> **Work order**
Reproduce verbatim the portion of the passage on abusive-tweet classification below, starting at "Traditional ML: Naive" and ending at "labeled tweet's representations.".

> **Passage**
══════════════════════════════

The paper evaluates five traditional machine learning classifiers and multiple neural network architectures:

Traditional ML: Naive Bayes, Logistic Regression, SVM, Random Forests, and Gradient Boosted Trees, all trained on TF-IDF-normalized Bag-of-Words representations with n-gram features (1–3 for words, 3–8 for characters).

Neural Networks: - CNN: Kim's (2014) baseline with word-level filters, character-level filters, and a hybrid concatenation approach - RNN: Bidirectional GRU cells with 50-dimensional hidden states, trained with cross-entropy and Adam optimizer - Variants: RNN with self-matching attention and Latent Topic Clustering (LTC), which extracts topic information from RNN hidden states to improve classification

Context Enhancement: For tweets that reply to or quote others, the model concatenates max-pooled CNN outputs or final hidden states of context tweets with the labeled tweet's representations.

Preprocessing: User IDs, URLs, and frequent emojis are replaced with special tokens; hashtags are segmented for better coverage.

Results

On the Hate and Abusive Speech on Twitter dataset (70,904 crawled tweets from 99,996 IDs):

Best Overall: RNN-LTC (word-level) with F1 = 0.805, precision = 0.804, recall = 0.815

Traditional ML Ranking: Logistic Regression > Ensemble methods (GBT, RF) > SVM > Naive Bayes

Key Findings: - Neural networks outperform traditional ML except for Logistic Regression (F1 = 0.780 at best) - Character-level features reduce neural model accuracy (likely due to dataset size and label imbalance) - Context tweets improve specific metrics: CNN with context achieves best recall (0.914) and F1 (0.875) for "hateful" tweets; RNN with context achieves best recall (0.937) for "abusive" tweets - RNN-LTC model achieves highest F1 for "spam" (0.551) among hateful/abusive tweets - Attention mechanisms provide modest gains (0.800→0.800 F1 for RNN variants)

══════════════════════════════

> **Record excerpts**

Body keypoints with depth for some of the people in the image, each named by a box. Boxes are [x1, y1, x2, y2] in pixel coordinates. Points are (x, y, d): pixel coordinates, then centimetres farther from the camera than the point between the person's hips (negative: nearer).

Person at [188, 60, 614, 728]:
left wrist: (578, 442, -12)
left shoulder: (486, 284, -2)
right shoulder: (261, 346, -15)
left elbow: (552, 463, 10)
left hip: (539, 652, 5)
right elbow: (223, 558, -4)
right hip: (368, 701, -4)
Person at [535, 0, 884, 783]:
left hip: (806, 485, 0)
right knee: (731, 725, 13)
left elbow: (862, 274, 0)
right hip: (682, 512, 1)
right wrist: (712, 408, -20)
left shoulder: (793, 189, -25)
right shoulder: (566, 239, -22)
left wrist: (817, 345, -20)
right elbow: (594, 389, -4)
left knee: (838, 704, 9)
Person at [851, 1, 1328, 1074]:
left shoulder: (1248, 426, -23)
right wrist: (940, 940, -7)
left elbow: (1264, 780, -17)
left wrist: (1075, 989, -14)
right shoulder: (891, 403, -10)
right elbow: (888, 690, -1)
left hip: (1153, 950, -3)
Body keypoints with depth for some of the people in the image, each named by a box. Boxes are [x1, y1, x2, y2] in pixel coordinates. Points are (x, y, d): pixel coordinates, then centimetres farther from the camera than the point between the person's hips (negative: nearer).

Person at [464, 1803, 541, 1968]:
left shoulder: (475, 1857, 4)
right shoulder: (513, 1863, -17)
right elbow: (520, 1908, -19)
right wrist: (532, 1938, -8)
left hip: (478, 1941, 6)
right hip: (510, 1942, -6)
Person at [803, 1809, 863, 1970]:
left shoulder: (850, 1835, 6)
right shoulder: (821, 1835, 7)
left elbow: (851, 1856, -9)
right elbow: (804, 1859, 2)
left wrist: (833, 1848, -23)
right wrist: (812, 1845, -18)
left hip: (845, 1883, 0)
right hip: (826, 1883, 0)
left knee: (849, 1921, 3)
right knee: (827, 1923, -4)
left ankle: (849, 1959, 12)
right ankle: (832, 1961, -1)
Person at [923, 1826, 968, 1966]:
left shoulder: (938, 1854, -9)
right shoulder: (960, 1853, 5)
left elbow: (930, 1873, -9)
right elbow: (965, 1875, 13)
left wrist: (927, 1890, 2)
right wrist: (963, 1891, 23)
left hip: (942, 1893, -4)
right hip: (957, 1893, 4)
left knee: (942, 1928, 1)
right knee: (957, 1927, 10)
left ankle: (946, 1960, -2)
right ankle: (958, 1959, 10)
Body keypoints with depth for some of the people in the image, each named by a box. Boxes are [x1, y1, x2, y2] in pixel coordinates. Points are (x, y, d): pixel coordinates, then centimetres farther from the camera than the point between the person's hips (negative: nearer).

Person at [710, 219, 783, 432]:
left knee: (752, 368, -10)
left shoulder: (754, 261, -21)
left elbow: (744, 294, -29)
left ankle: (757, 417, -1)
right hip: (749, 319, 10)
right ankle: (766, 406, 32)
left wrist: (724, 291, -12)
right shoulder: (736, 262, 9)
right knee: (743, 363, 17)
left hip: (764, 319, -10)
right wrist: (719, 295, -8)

══════════════════════════════

> **Answer**
Traditional ML: Naive Bayes, Logistic Regression, SVM, Random Forests, and Gradient Boosted Trees, all trained on TF-IDF-normalized Bag-of-Words representations with n-gram features (1–3 for words, 3–8 for characters).

Neural Networks: - CNN: Kim's (2014) baseline with word-level filters, character-level filters, and a hybrid concatenation approach - RNN: Bidirectional GRU cells with 50-dimensional hidden states, trained with cross-entropy and Adam optimizer - Variants: RNN with self-matching attention and Latent Topic Clustering (LTC), which extracts topic information from RNN hidden states to improve classification

Context Enhancement: For tweets that reply to or quote others, the model concatenates max-pooled CNN outputs or final hidden states of context tweets with the labeled tweet's representations.